Segment Start: DATA TO EXAMINE
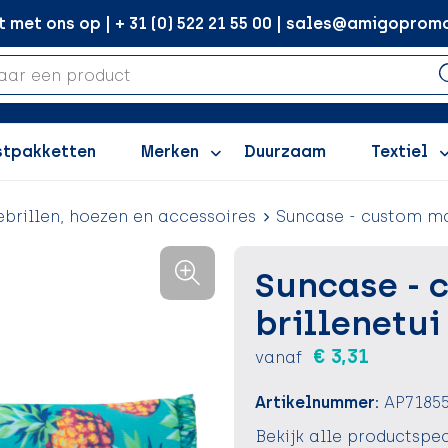
met ons op | + 31 (0) 522 21 55 00 | sales@amigopromo
stpakketten
Merken
Duurzaam
Textiel
brillen, hoezen en accessoires
Suncase - custom ma
Suncase - 
brillenetui
€ 3,31
vanaf
Artikelnummer:
AP7185
Bekijk alle productspec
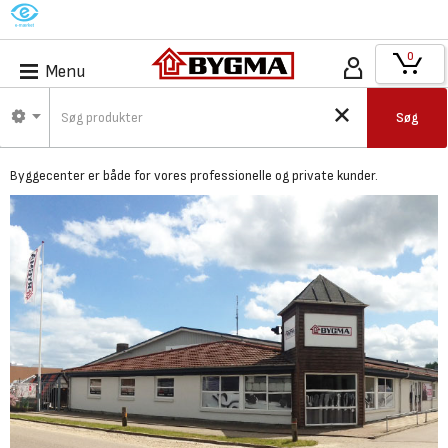
M
0
Menu
Bygma Gråsten -
Søg
Byggecenter
Byggecenter er både for vores professionelle og private kunder.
Segment End: DATA TO EXAMINE
■ EXERCISE DIRECTIONS
Copy the text of every row above word for word, leaving out the pictures.

■ OUTPUT OF THE EXERCISE
met ons op | + 31 (0) 522 21 55 00 | sales@amigopromo
stpakketten
Merken
Duurzaam
Textiel
brillen, hoezen en accessoires
Suncase - custom ma
Suncase - 
brillenetui
€ 3,31
vanaf
Artikelnummer:
AP7185
Bekijk alle productspec
M
0
Menu
Bygma Gråsten -
Søg
Byggecenter
Byggecenter er både for vores professionelle og private kunder.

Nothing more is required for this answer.